RoofTopG · January 25, 2008, 1:26pm

Hi, I get some rather unexpected results when transferring a large data array from CUDA to PC in RELEASE and DEBUG modes. In both cases I used absolutely the same code and parameters.

For example: array size ~ 4MBs
Transfer time in DEBUG: ~4.5ms
Transfer Time in RELEASE: ~128ms

Time measurements are conducted with cuda timers around the memory copy function call. no other code in between. I checked it couple of times, for different grid sizes and similar, but I always get similar results.

HW is GeForce 8800 GTX.

Do you have any idea what could have gone wrong here?

Also, it look like there is always some latency of ~0.02-0.03ms when issuing a memory copy call, and that the transfer times do not increase linearly with the size of transfered data, at least not for relatively small sizes. Is there somewhere more detailed information on this topic?

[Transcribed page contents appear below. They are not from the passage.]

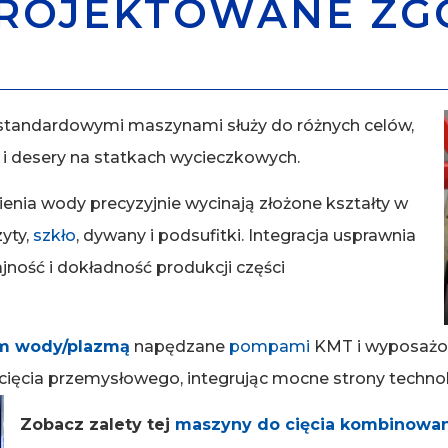
ROJEKTOWANE ZG
estandardowymi maszynami służy do różnych celów,
 i desery na statkach wycieczkowych.
enia wody precyzyjnie wycinają złożone kształty w
yty,
szkło
, dywany i podsufitki. Integracja usprawnia
ność i dokładność produkcji części
em wody/plazmą
napędzane
pompami
KMT i wyposażo
cięcia przemysłowego, integrując mocne strony technol
Zobacz zalety tej
maszyny do cięcia kombinowa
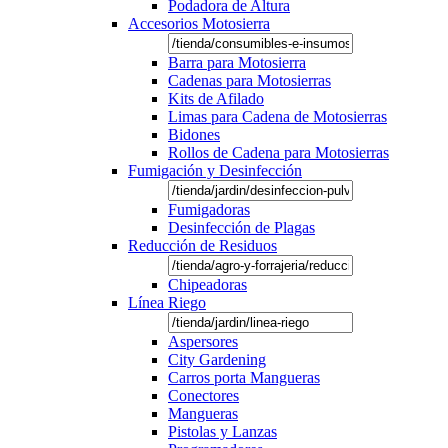
Podadora de Altura
Accesorios Motosierra
Barra para Motosierra
Cadenas para Motosierras
Kits de Afilado
Limas para Cadena de Motosierras
Bidones
Rollos de Cadena para Motosierras
Fumigación y Desinfección
Fumigadoras
Desinfección de Plagas
Reducción de Residuos
Chipeadoras
Línea Riego
Aspersores
City Gardening
Carros porta Mangueras
Conectores
Mangueras
Pistolas y Lanzas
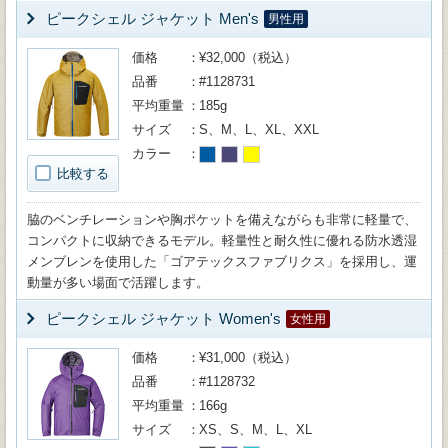
ピークシェル ジャケット Men's
男性用
価格
¥32,000（税込）
品番
#1128731
平均重量
185g
サイズ
S、M、L、XL、XXL
カラー
比較する
脇のベンチレーションや胸ポケットを備えながらも非常に軽量で、
コンパクトに収納できるモデル。軽量性と耐久性に優れる防水透湿
メンブレンを使用した「ゴアテックスファブリクス」を採用し、運
動量が多い場面で活躍します。
ピークシェル ジャケット Women's
女性用
価格
¥31,000（税込）
品番
#1128732
平均重量
166g
サイズ
XS、S、M、L、XL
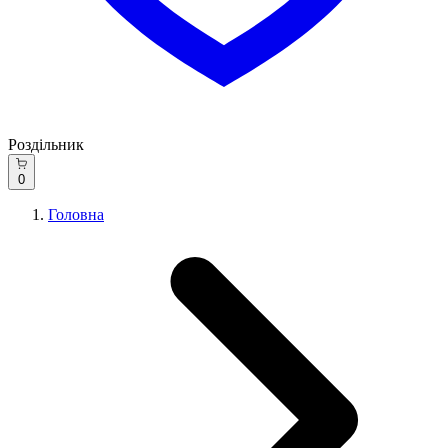
Роздільник
0
Головна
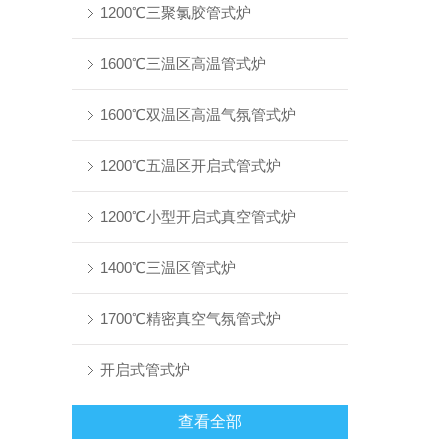
1200℃三聚氯胶管式炉
1600℃三温区高温管式炉
1600℃双温区高温气氛管式炉
1200℃五温区开启式管式炉
1200℃小型开启式真空管式炉
1400℃三温区管式炉
1700℃精密真空气氛管式炉
开启式管式炉
查看全部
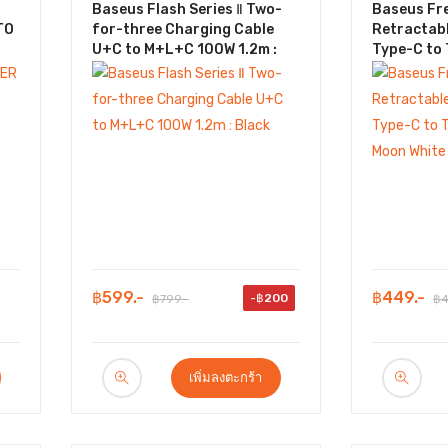
Baseus Flash Series Ⅱ Two-
Baseus Fr
TO
for-three Charging Cable
Retractab
U+C to M+L+C 100W 1.2m :
Type-C to 
Black
Moon Whit
฿599.-
฿449.-
-฿200
฿799.-
฿4
เพิ่มลงตะกร้า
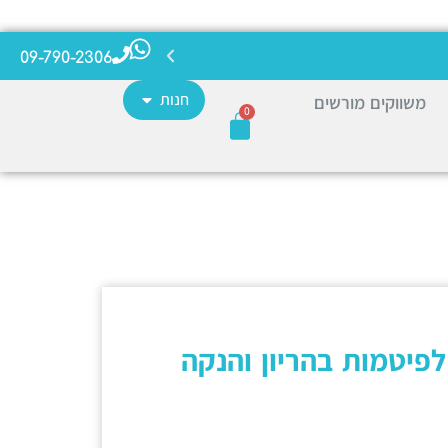
09-790-2306
חנות
משווקים מורשים
0
יטמות בהריון והנקה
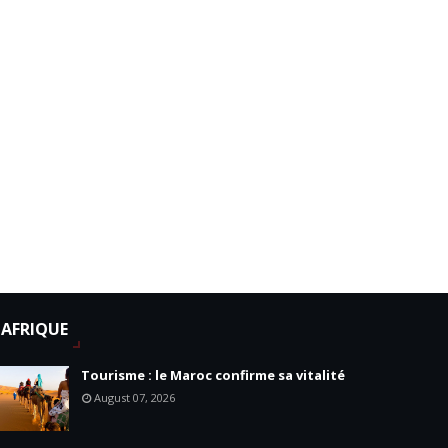
AFRIQUE
Tourisme : le Maroc confirme sa vitalité
August 07, 2026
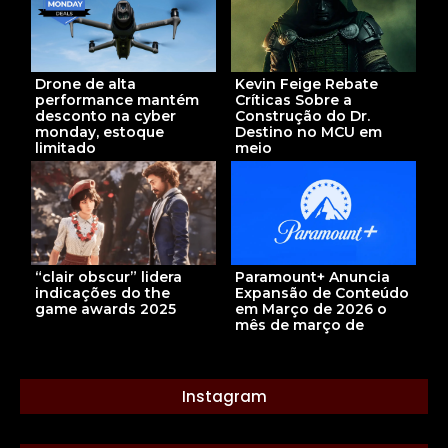
Kevin Feige Rebate
Drone de alta
Críticas Sobre a
performance mantém
Construção do Dr.
desconto na cyber
Destino no MCU em
monday, estoque
meio
limitado
Paramount+ Anuncia
“clair obscur” lidera
Expansão de Conteúdo
indicações do the
em Março de 2026 o
game awards 2025
mês de março de
Instagram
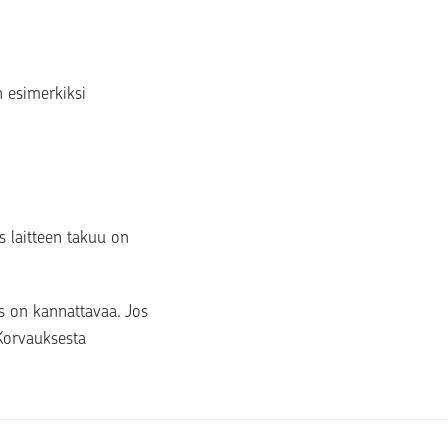
 esimerkiksi 
 laitteen takuu on 
s on kannattavaa. Jos 
Korvauksesta 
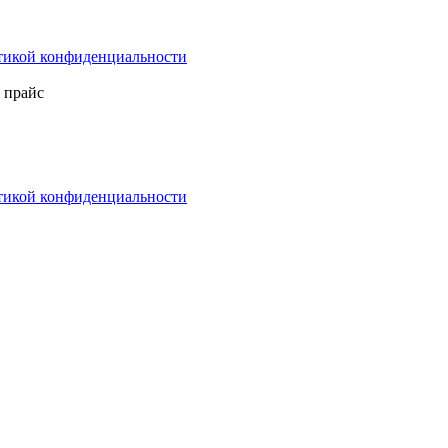
тикой конфиденциальности
 прайс
тикой конфиденциальности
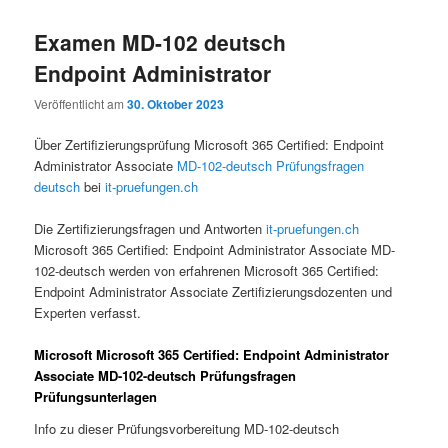
Examen MD-102 deutsch
Endpoint Administrator
Veröffentlicht am
30. Oktober 2023
Über Zertifizierungsprüfung Microsoft 365 Certified: Endpoint
Administrator Associate
MD-102-deutsch Prüfungsfragen
deutsch
bei
it-pruefungen.ch
Die Zertifizierungsfragen und Antworten
it-pruefungen.ch
Microsoft 365 Certified: Endpoint Administrator Associate MD-
102-deutsch werden von erfahrenen Microsoft 365 Certified:
Endpoint Administrator Associate Zertifizierungsdozenten und
Experten verfasst.
Microsoft Microsoft 365 Certified: Endpoint Administrator
Associate MD-102-deutsch Prüfungsfragen
Prüfungsunterlagen
Info zu dieser Prüfungsvorbereitung MD-102-deutsch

AndreiB · January 25, 2008, 1:54pm

DEBUG builds are always slower because they omit optimization and include additional stuff like stack checks which can slow down execution considerably. So, I guess this is host code problem.

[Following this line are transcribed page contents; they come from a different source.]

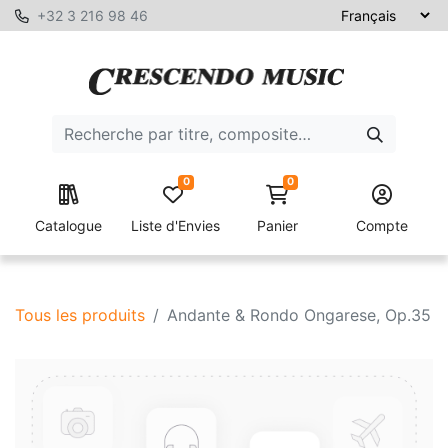
+32 3 216 98 46
0
0
Catalogue
Liste d'Envies
Panier
Compte
Tous les produits
Andante & Rondo Ongarese, Op.35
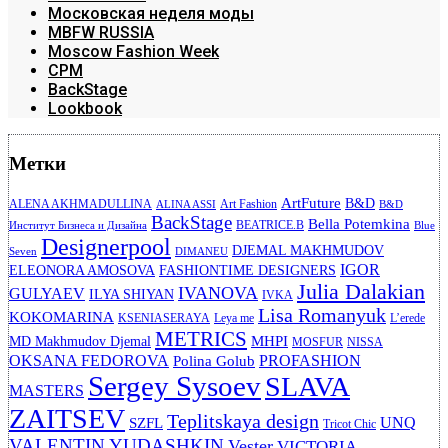
Московская неделя моды
MBFW RUSSIA
Moscow Fashion Week
CPM
BackStage
Lookbook
Метки
ArtFuture
B&D
ALENA AKHMADULLINA
Art Fashion
ALINA ASSI
B&D
BackStage
Bella Potemkina
BEATRICE.B
Институт Бизнеса и Дизайна
Blue
Designerpool
DJEMAL MAKHMUDOV
Seven
DIMANEU
IGOR
ELEONORA AMOSOVA
FASHIONTIME DESIGNERS
Julia Dalakian
IVANOVA
GULYAEV
ILYA SHIYAN
IVKA
Lisa Romanyuk
KOKOMARINA
KSENIASERAYA
Leya me
L’erede
METRICS
MHPI
MD Makhmudov Djemal
MOSFUR
NISSA
OKSANA FEDOROVA
PROFASHION
Polina Golub
Sergey Sysoev
SLAVA
MASTERS
ZAITSEV
Teplitskaya design
UNQ
SZFL
Tricot Chic
VALENTIN YUDASHKIN
Vester
VICTORIA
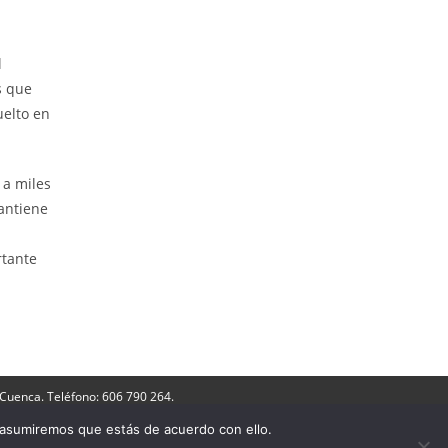
l
s que
uelto en
a miles
antiene
rtante
 Cuenca. Teléfono: 606 790 264.
er a Ediciones Olcades
 asumiremos que estás de acuerdo con ello.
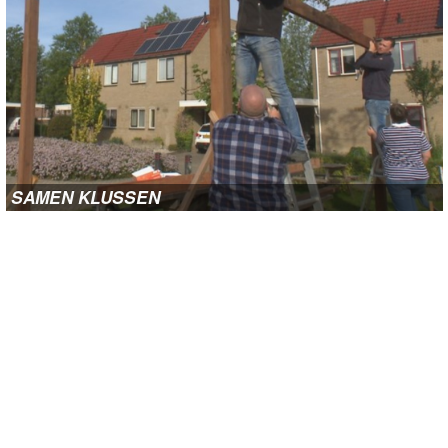
SAMEN KLUSSEN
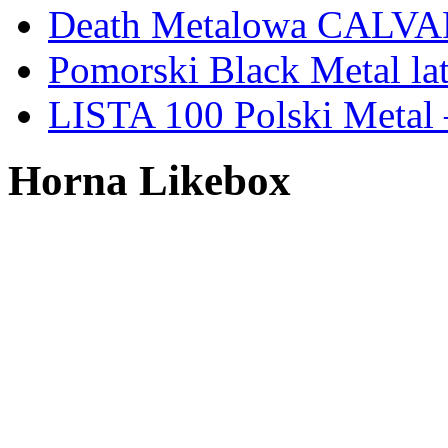
Death Metalowa CALVA
Pomorski Black Metal lat
LISTA 100 Polski Metal 
Horna Likebox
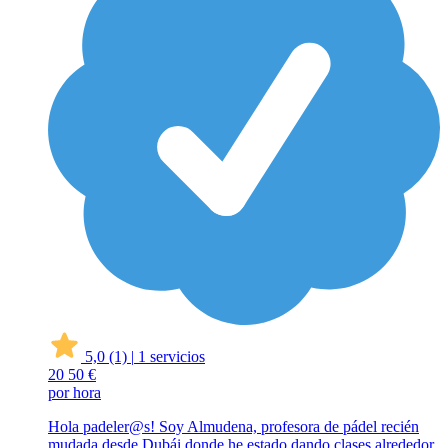
5,0
(1)
|
1 servicios
20
50 €
por hora
Hola padeler@s! Soy Almudena, profesora de pádel recién
mudada desde Dubái donde he estado dando clases alrededor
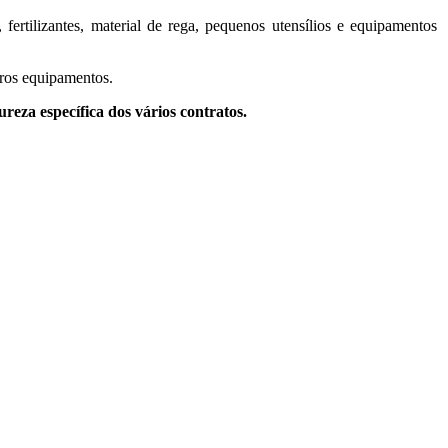
fertilizantes, material de rega, pequenos utensílios e equipamentos
tros equipamentos.
za específica dos vários contratos.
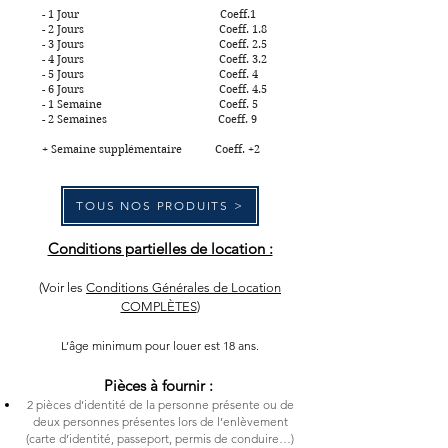
- 1 Jour Coeff.1
- 2 Jours Coeff. 1.8
- 3 Jours Coeff. 2.5
- 4 Jours Coeff. 3.2
- 5 Jours Coeff. 4
- 6 Jours Coeff. 4.5
- 1 Semaine Coeff. 5
- 2 Semaines Coeff. 9
+ Semaine supplémentaire Coeff. +2
TOUS NOS PRODUITS >
Conditions partielles de location :
(Voir les
Conditions Générales de Location
COMPLÈTES
)
L’âge minimum pour louer est 18 ans.
Pièces à fournir :
2 pièces d’identité de la personne présente ou de
d
eux personnes présentes lors de l’enlèvement
(carte d’identité, passeport, permis de conduire…)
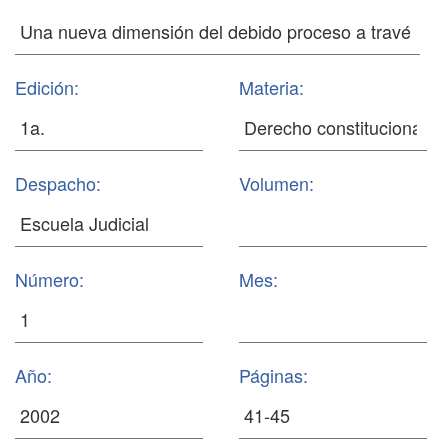
Edición:
Materia:
Despacho:
Volumen:
Número:
Mes:
Año:
Páginas:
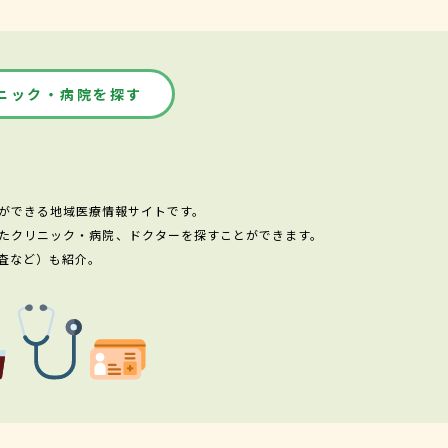
ニック・病院を探す
ができる地域医療情報サイトです。
たクリニック・病院、ドクターを探すことができます。
査など）も紹介。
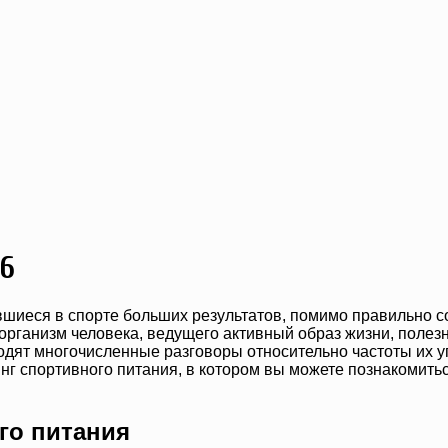
16
шиеся в спорте больших результатов, помимо правильно с
организм человека, ведущего активный образ жизни, полез
одят многочисленные разговоры относительно частоты их у
инг спортивного питания, в котором вы можете познакомит
го питания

I suggest you to enable CUDA profiler and check memcpy timings for debug and release builds; they should very close.

As for memcpy performance, yes, there is some overhead of issuing copy operation, for my machine about 15-25us. I haven’t seen description in documentation, so you may try searching this forum.

RoofTopG · January 25, 2008, 2:27pm

Sorry there was a mistake in my post.

Strange thing about the data transfer times that I’m getting, is that RELEASE values are much worse than the DEBUG values.

kuisma · January 25, 2008, 2:56pm

Do you run DEBUG in emulation mode? There is quite a big overhead starting the GPU kernel, and your times indicates a small workload, so maybe the overhead here is much more then the gain…?

AndreiB · January 25, 2008, 3:36pm

Anyway, try CUDA profiler. It will tell you whether the problem is in driver or in host code (I’m almost sure it’s somewhere in your code or nvcc options).

seb · January 26, 2008, 2:46pm

Do you have 2 CUDA compatible cards in the system?